Hi, I am working on the following problem:

Assume the training set has a relatively large amount of data samples, say 100,000, and we want to run DDP on this training set. Suppose we are running on 8 gpu cores.

The common way to process the training set is that you have a meta file recording, say, the path to each data sample, then you create a dataset that only load the meta file when initializing, and lazy load the data sample during training time. In this case, you can create the dataset on every gpu core and get a DistributedSampler to separate the dataset.

However, if we want to accelerate the training speed by loading all the data samples to RAM first before the training process (opposite to lazy load), then when creating the dataset I think we are duplicating it to every gpu core. In my experiment the preloaded data is taking 20+GB RAM, so loading it 8 times are consuming more than 160GB RAM, which is crazy.

My question would be, if it is a valid practice that before all the data loading happens, I compute on gpu core 0 how I split the training data to 8 folds, then I explicitly initiate the dataset on every gpu core with its assigned fold.

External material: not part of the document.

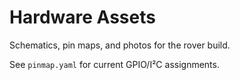# Hardware Assets

Schematics, pin maps, and photos for the rover build.

See `pinmap.yaml` for current GPIO/I²C assignments.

In this way each preloading data set on each core only take roughly 1/8 of the full data size, so I can reduce the amount of total RAM I need when submitting my job from 160GB + to 20GB+.

I haven’t tried any of this approach before, and I am not sure if it would break any DDP rules we need to follow. I really appreciate any thoughts or suggestions, thanks!

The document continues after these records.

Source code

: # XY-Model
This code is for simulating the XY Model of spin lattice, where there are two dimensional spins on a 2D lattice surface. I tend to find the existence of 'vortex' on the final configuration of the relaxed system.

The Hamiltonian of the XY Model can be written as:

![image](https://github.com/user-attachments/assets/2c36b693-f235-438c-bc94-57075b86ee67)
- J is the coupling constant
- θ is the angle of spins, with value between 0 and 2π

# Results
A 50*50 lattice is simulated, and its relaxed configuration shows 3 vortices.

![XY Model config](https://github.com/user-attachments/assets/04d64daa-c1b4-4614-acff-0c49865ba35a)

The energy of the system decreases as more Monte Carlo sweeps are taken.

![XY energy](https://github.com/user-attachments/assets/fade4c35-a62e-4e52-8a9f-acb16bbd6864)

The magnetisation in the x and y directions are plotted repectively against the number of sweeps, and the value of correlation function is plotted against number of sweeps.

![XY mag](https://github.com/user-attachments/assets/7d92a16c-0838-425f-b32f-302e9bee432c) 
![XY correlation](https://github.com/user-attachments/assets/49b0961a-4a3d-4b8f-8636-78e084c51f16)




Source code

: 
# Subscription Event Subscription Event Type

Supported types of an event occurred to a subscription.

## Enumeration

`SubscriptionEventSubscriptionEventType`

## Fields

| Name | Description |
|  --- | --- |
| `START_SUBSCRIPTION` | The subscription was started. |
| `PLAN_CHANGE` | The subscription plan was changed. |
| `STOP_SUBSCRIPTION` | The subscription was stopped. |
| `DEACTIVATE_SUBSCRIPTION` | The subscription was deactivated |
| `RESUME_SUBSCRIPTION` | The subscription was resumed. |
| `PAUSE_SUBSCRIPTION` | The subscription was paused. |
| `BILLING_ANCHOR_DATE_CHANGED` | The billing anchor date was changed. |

This is what the dataset class looks like:

class ToySet(Dataset):
    def preload_data(self):
        local_list = []
        for idx, row in self.meta.iterrows():
            local_list.append(get_record(row))  # load data to RAM

        return local_list

    def __init__(self, args, logger):
        rank = args.local_rank
        num_gpus = int(os.environ["LOCAL_WORLD_SIZE"])
        meta = pd.read_csv(f"meta.csv")
        total_size = meta.shape[0]
        block_size = total_size // num_gpus

        self.logger = logger

        self.meta = meta[rank * block_size: (rank + 1) * block_size] if rank < num_gpus-1 else meta[rank * block_size:]

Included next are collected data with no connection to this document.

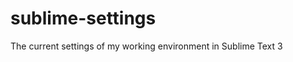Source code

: sublime-settings
================

The current settings of my working environment in Sublime Text 3
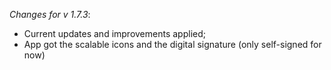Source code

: _Changes for v 1.7.3_:
- Current updates and improvements applied;
- App got the scalable icons and the digital signature (only self-signed for now)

        self.logger.info(f"Dataset: local rank {rank} preloading")
        self.datalist = self.preload_data()

xgbj · April 3, 2024, 7:10am

Hello, the concern you mentioned should not exist. First of all, currently using DDP should only result in duplicate loading of meta data, which should have minimal impact. Secondly, due to the existence of the operating system’s page cache, you actually don’t need to explicitly load the dataset into memory. When your machine has enough memory to hold all the data, accessing the data for the second time will only access the memory, without any additional performance loss.

stonez · April 3, 2024, 4:37pm

Hi, thanks for your reply!

If I understand it correctly, you are saying that lazy loading will only lower the running speed of the first epoch, and for the rest epoch the data should be cached in the memory for fast reading. Therefore there is no need to manually load data to ram before training.

I am not sure about the RAM behavior of the online cluster I am using, but I do add pin_memory=True in the datal loader I will try to see if lazy loading can work efficiently

xgbj · April 4, 2024, 2:01pm

Pinned memory and page cache are two different concepts, and using pinned memory generally has an acceleration effect on dataloaders. However, their principles are different from each other.

Pinned memory refers to locking memory in physical memory to prevent it from being swapped to disk by the operating system. It is commonly used in GPU programming to improve data transfer efficiency.

On the other hand, page cache is a part of memory used by the operating system to cache file data. It is used to improve the performance of file reading and writing operations.

While both pinned memory and page cache can contribute to improving data transfer and file access performance, they operate at different levels and have different underlying mechanisms.